Since the report concerns itself with the primary school environment, education itself is by definition looked at long and hard. Findings echo the complaints that teachers have been making for years – the curriculum is too rigid, there is too much testing, and there is too much emphasis on standards and results.

Parents and pupils question the wisdom of handing children homework too young, or even, especially in the case of boys, to be insisting on formal education too early. Pupils are bored, and they play up.

These are the issues that it is within the remit of the report's authors to press for further action on, even though it may, nevertheless, be an uphill struggle to achieve broad consensus here. Many commentators believe there is too much child-centred education in schools already, rather than too little. But the really interesting point is that despite all the dissatisfaction with schools, parents tend to view the educational environment as providing a bulwark against the wider fears they have about their children's development.

Parents admit that they worry about the lack of freedom that their children have, and also about the electronic entertainment that they feel is relied on too much within the closeted lives of their families, even though both are related problems that only parents can solve. More broadly, parents worry about the aspects of modern life that are all-pervasive, the noise of celebrity culture and materialism that dominates not just the television but also the rest of the media and much adult discourse.
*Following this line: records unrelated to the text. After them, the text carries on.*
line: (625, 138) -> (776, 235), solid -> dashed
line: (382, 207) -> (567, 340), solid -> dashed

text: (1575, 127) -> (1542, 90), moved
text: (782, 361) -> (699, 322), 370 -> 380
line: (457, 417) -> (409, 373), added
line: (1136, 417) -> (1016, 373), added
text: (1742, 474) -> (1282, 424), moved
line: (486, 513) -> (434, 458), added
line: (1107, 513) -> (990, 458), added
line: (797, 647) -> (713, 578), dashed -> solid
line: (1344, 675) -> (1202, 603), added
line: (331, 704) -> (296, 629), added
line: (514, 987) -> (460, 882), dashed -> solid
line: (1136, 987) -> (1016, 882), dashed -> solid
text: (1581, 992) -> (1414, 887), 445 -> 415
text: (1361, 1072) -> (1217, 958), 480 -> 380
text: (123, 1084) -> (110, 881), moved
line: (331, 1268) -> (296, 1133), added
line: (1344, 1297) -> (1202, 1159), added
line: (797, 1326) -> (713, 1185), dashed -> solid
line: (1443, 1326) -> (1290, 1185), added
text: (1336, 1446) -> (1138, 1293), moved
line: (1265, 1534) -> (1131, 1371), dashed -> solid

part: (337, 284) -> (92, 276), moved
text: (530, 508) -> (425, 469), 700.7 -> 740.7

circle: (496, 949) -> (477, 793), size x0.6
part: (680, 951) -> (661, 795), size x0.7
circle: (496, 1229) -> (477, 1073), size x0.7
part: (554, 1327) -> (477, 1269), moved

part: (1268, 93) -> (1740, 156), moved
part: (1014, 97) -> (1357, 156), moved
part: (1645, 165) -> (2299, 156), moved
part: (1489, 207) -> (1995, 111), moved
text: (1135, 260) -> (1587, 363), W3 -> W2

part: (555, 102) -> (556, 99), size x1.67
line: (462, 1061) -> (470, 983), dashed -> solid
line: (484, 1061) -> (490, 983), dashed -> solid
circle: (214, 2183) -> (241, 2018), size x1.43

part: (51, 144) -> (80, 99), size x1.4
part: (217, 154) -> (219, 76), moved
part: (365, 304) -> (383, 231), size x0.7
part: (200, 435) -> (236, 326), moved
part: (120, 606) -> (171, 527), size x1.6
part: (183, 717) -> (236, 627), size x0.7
Even if parents strictly ration access to this wider culture at home, it seeps in, through billboards, free newspapers and the like. Parents view school as an antidote to all this, a place where their child can go and take part in an independent social existence away from such pressures (even though the playground is often suffused with such influences).

Clearly too, in many cases, that reliance goes much too far. There have been repeated complaints from the 750 people interviewed about poor-quality parenting, and a tendency to leave all aspects of a child's socialisation to school rather than home.

It is worth remembering that schools cannot, and should not, be considered responsible for all that seems wrong with British children today. One only need look at the limited success of Jamie Oliver's crusade to change the content of school meals to observe that without support at home, the attempts of schools to intervene in lifestyle failings are highly circumscribed. Children may be unhappy at school, but there is only so much that school can do about that. Unfortunately.